* **How to complete this task**
Extract every line below that contains the word "What", and treat uppercase and lowercase letters as different.

Dataset items

——————

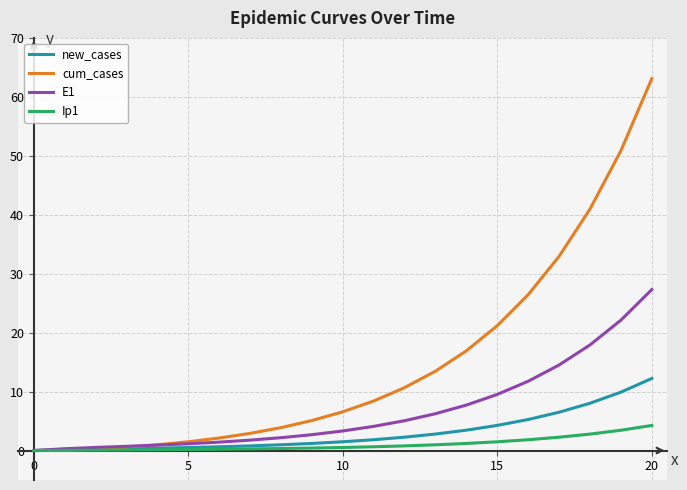

Does the chart display data point markers on the line(s)?

No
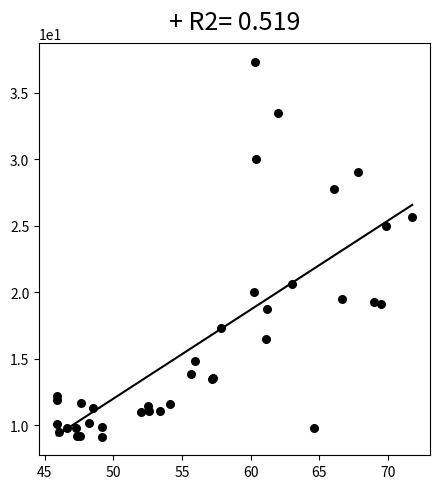

What Y value in the scatter plot is closest to 23?

25.0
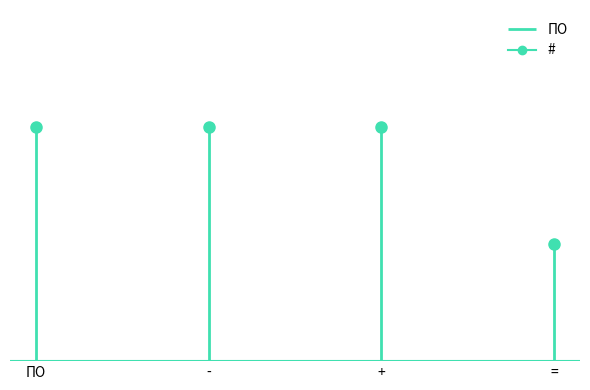

What is the difference between the second highest and second lowest values?

1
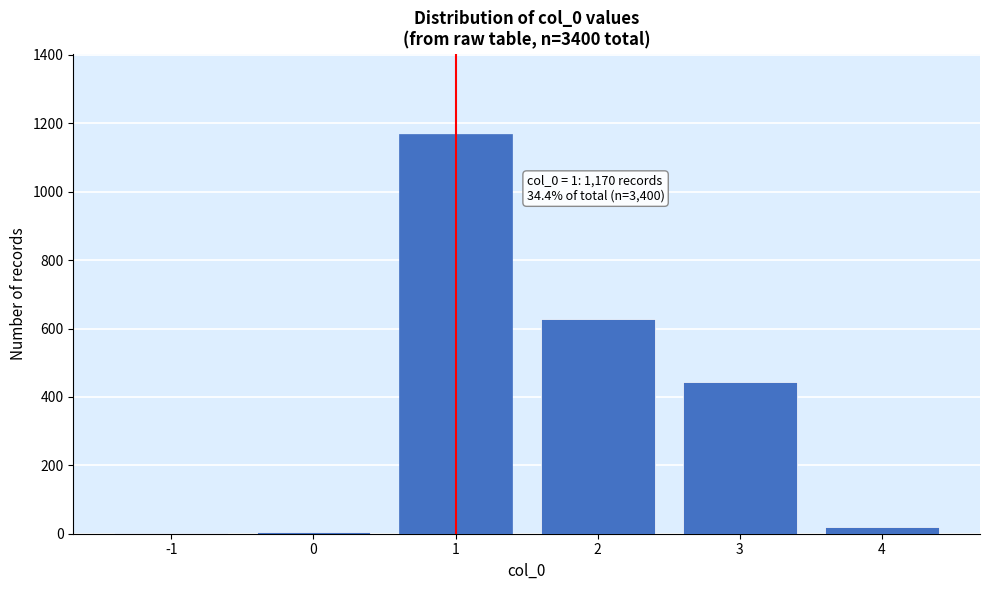

What is the sum of all values?

2271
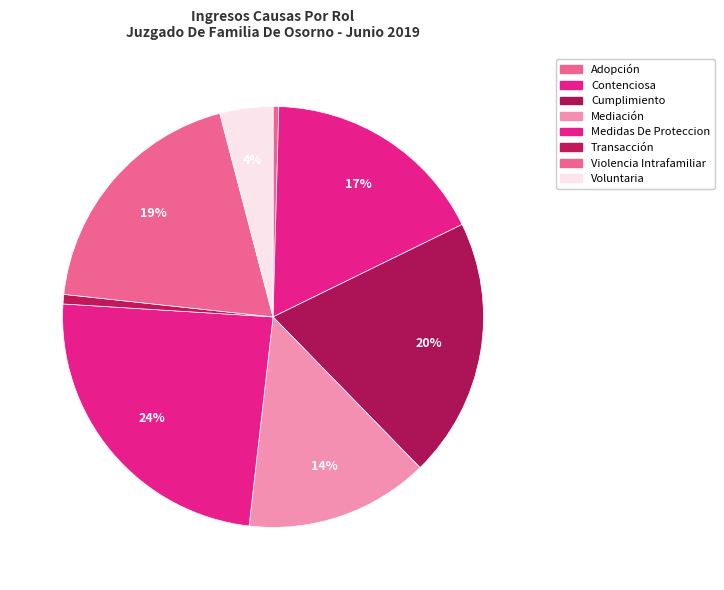

Approximately how many times larger is the value at Voluntaria compared to Mediación?

0.3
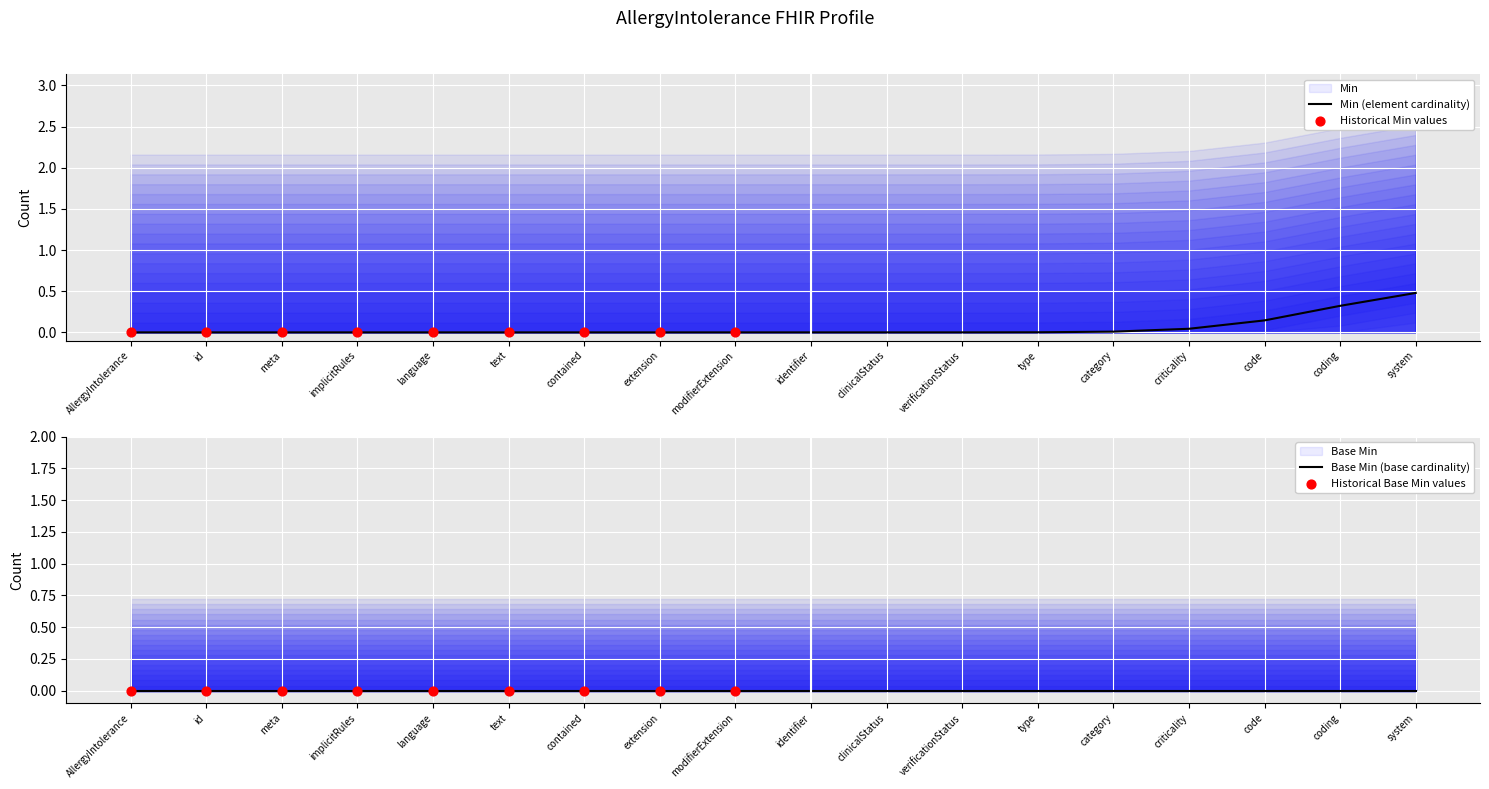

Which series has the largest total across all categories?

Min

——————

* **Response to the exercise**
What Y value in the scatter plot is closest to 23?
What is the difference between the second highest and second lowest values?
What is the sum of all values?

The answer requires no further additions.